Montpellier - 26 mars

Programme libre Messieurs


Shoma, enfin !

  

Après tant de médailles d'argent et de quatrièmes places, Shoma Uno gagne son premier titre de champion du monde. Quel beau duo avec Kaori Sakamoto ! C'est la troisième fois que le Japon rafle les deux titres individuels. Mao Asada s'en était chargée en 2010 et 2014, d'abord avec Daisuke Takahashi puis avec Yuzuru Hanyu. Le contenu technique est hallucinant : cinq quadruples dont un flip et un boucle piqué en deuxième partie de programme. 

 

Il s'exprime en conférence de presse : "Je suis très heureux, mais je n'ai pas pleuré car gagner cette compétition ou les Jeux Olympiques n'était pas mon but ultime.
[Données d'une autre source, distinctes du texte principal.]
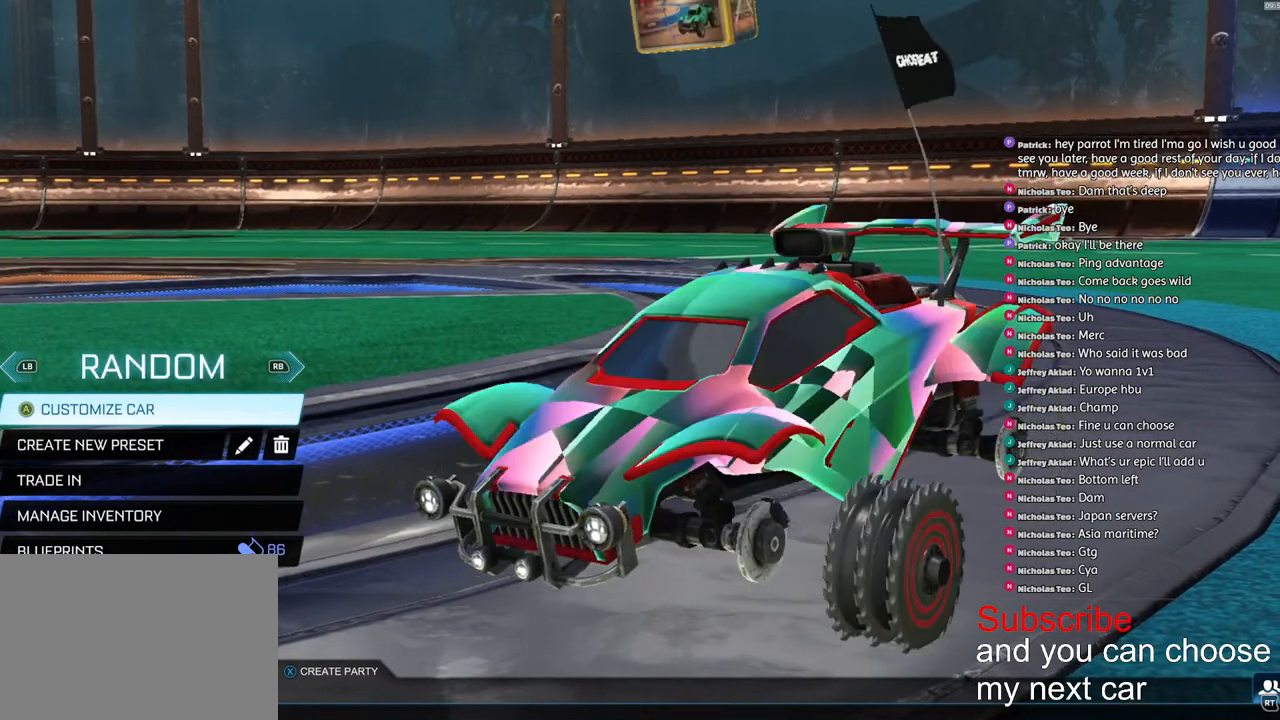
{"buttons": ["CROSS"], "left_stick": "center", "right_stick": "center", "events": [[467, "CROSS", "down"]]}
Je ne sais pas bien quel est mon but, mais je le découvrirai sans doute. Je suis heureux de partager ce podium avec Yuma qui est un ami et dont la concurrence me stimule beaucoup. Stéphane (Lambiel) m'a soutenu dans les hauts et dans les bas et nous allons continuer à travailler ensemble. Je vais participer à plusieurs galas au Japon, puis retourner en Suisse pour travailler sur mes nouveaux programmes. Contrairement à mon programme court qui avait un rythme lent assez facile à apprivoiser, le programme long avait un arrangement musical unique et une chorégraphie complexe, en plus des sauts. Je le travaillais beaucoup plus que le programme court. Il s'agit de la dernière compétition de la saison et j'ai enfin réussi ce que je voulais faire. C'était vraiment un programme difficile et je pense que mon prochain programme long me semblera plus simple". Stéphane Lambiel qui est dans la salle intervient avec un large sourire : "Ah non Shoma, on va encore monter le niveau !".

 

© Alice Alvarez - S.I.G.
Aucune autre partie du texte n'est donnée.